-- WORK INSTRUCTION --
Find each line in the records below that contains the word "right", and copy it out.
**** RECORDS FOR PROCESSING ****
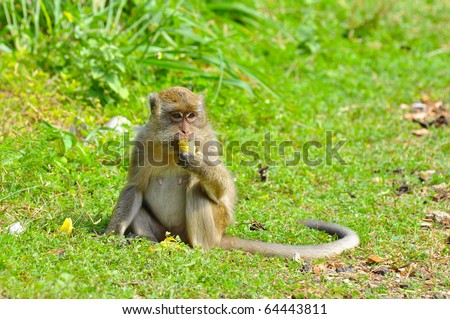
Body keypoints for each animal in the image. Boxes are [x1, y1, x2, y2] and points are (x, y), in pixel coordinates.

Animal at [104, 86, 358, 258]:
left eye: (191, 116)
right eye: (177, 116)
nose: (186, 131)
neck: (169, 150)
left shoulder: (207, 141)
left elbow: (222, 188)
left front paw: (194, 161)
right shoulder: (142, 143)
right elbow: (134, 188)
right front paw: (111, 235)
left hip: (216, 224)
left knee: (196, 188)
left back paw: (200, 248)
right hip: (164, 232)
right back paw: (146, 240)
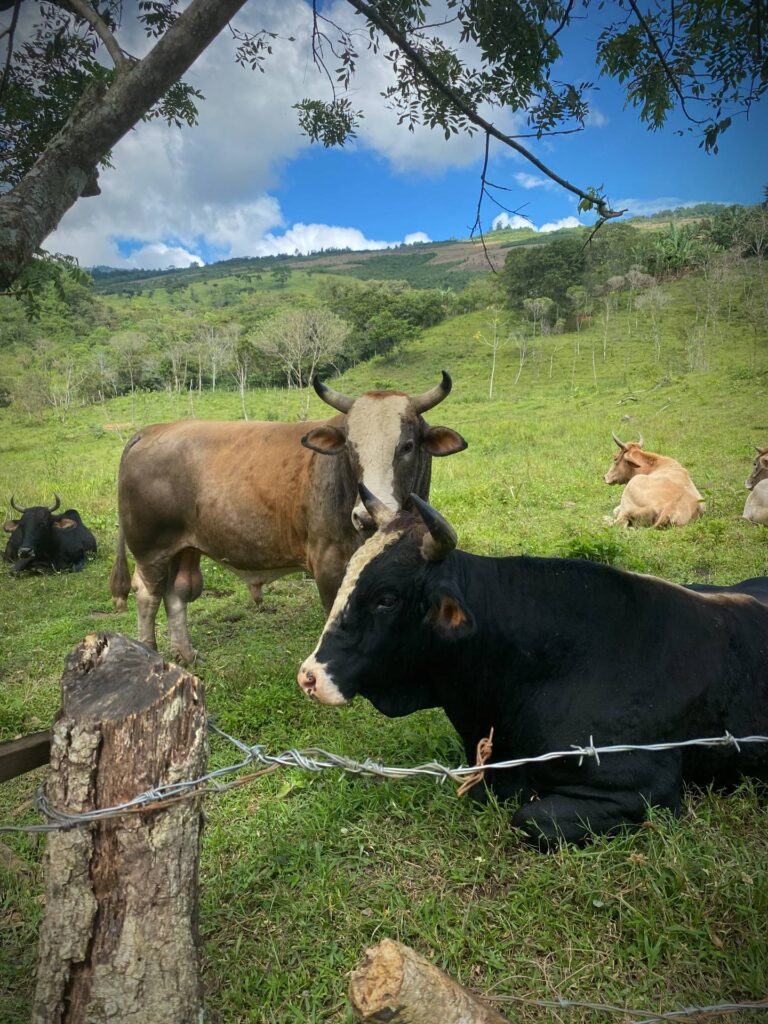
****
-- WRITTEN ANSWER --
right eye: (177, 116)
right shoulder: (142, 143)
right elbow: (134, 188)
right front paw: (111, 235)
right hip: (164, 232)
right back paw: (146, 240)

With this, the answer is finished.